Parallel zu diesen Ereignissen startet die Fair, die in Alexandria abgehalten wird und alle Gemeinden zusammenbringt. Dort erzählt Maggie dann auch gleich, dass Carl abgehauen ist. Allerdings verschweigt sie ihm, dass sie Gregory, als Strafe, Schutz für ihre Position als Anführerin und Exempel erhängt hat. Hingerichtet. Damit verstößt sie gegen alles, was Rick in den letzten Monaten hat aufbauen wollen. Natürlich zögert Rick nicht lange und mit Michonne und ein paar anderen macht er sich auf den Weg, um die Gruppe an Whisperern aufzuspüren.

Apropos Michonne. Diese haben wir seit dem Ende des Krieges gegen Negan nicht mehr gesehen. Ihr erster Auftritt nach so langer Zeit ist sehr cool. Denn Rick hat am Tag zuvor einen Weg zur Küste gemacht, wo sie sich mit ihr treffen wollen und dort segelt sie gerade mit ihrer Mannschaft in den Hafen der kleinen Stadt ein. Es ist ein Bild wie Johnny Depp in Pirates of the Caribbean.

Es dauert nicht lange, bis Rick und die anderen die Whisperer ausfindig machen, immerhin wollen diese auch gefunden werden und Alpha redet eine Weile mit Rick. Während Rick mit Carl redet und sie darüber streiten, dass sie verschwinden sollen, so lange sie die Möglichkeit dazu haben, Carl sich aber weigert, da er Lydia nicht diesen Bestien überlassen will, währenddessen schleicht sich Alpha davon und taucht in der Fair unter. Sie will sich einen guten Überblick über ihre Gegner verschaffen.

Überraschenderweise sieht sie nach ihrer Rückkehr ein, dass ihre Tochter nicht in diese Welt passt und Rick und Carl sie mit in ihre Welt nehmen sollen. Allerdings sollten sie nicht die von ihre markierte Grenze überschreiten. Dankbar für diese Möglichkeit machen sie sich auf den Rückweg, nur um festzustellen, was diese Markierung ist: Alpha hat zwölf Mitglieder aus den Communitys getötet und ihre Köpfe auf Pfähle gesteckt – dies ist die Grenze. Unter den Opfern ist Ezekiel, Rosita (die Schwanger war) und andere bekannte Gesichter.

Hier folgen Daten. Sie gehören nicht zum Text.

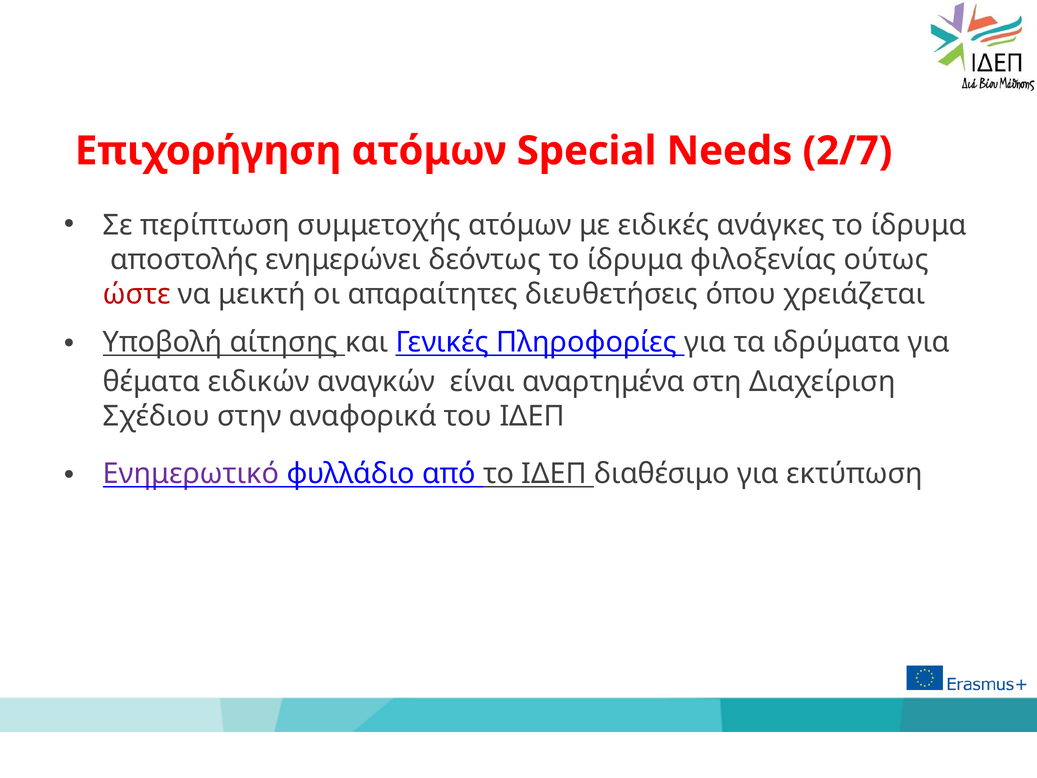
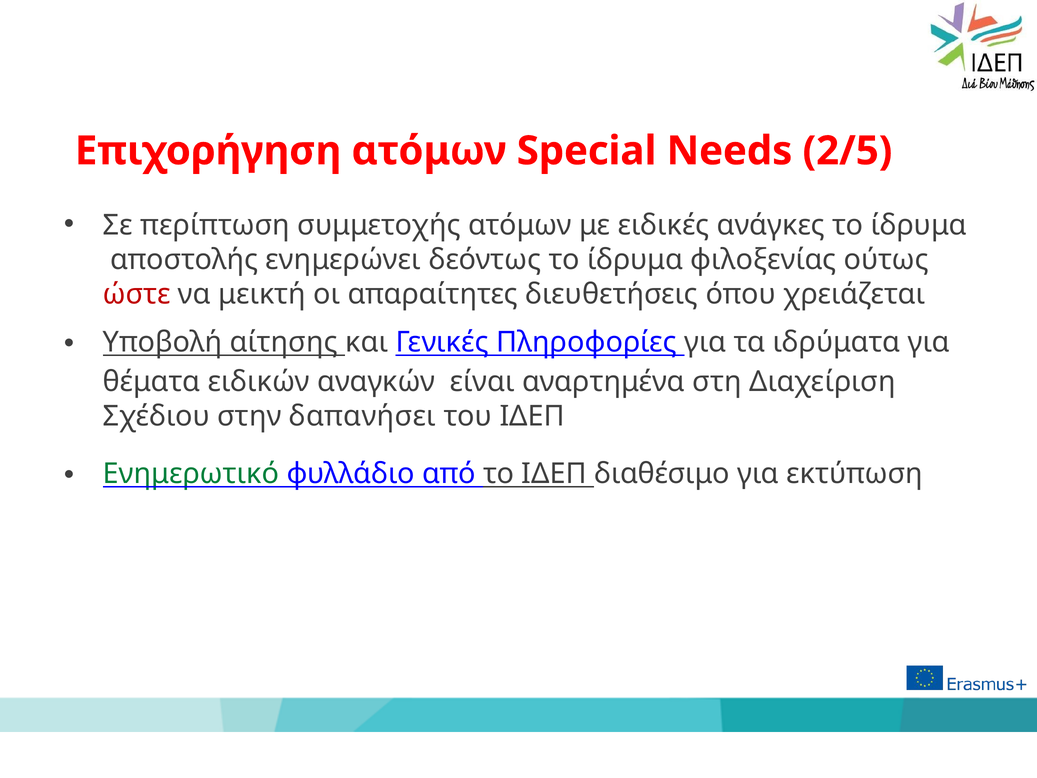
2/7: 2/7 -> 2/5
αναφορικά: αναφορικά -> δαπανήσει
Ενημερωτικό colour: purple -> green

Im zwölften Buch von The Walking Dead wird immer mehr von den Whisperern ans Licht gebracht, bis wir schließlich mehr oder weniger alles über sie wissen. Doch so wie die Unwissenheit bei Negan das unheimlich war, so ist es bei Alphas Gruppe das Gegenteil. Wir wissen wozu sie in der Lage sind, wie viele sie sind und das sie die Walker mehr oder weniger unter Kontrolle haben. Wie üblich sind auch die Zeichnungen wieder von bester Qualität. Besonders die Masken der Whisperer kommen hervorragend zur Geltung.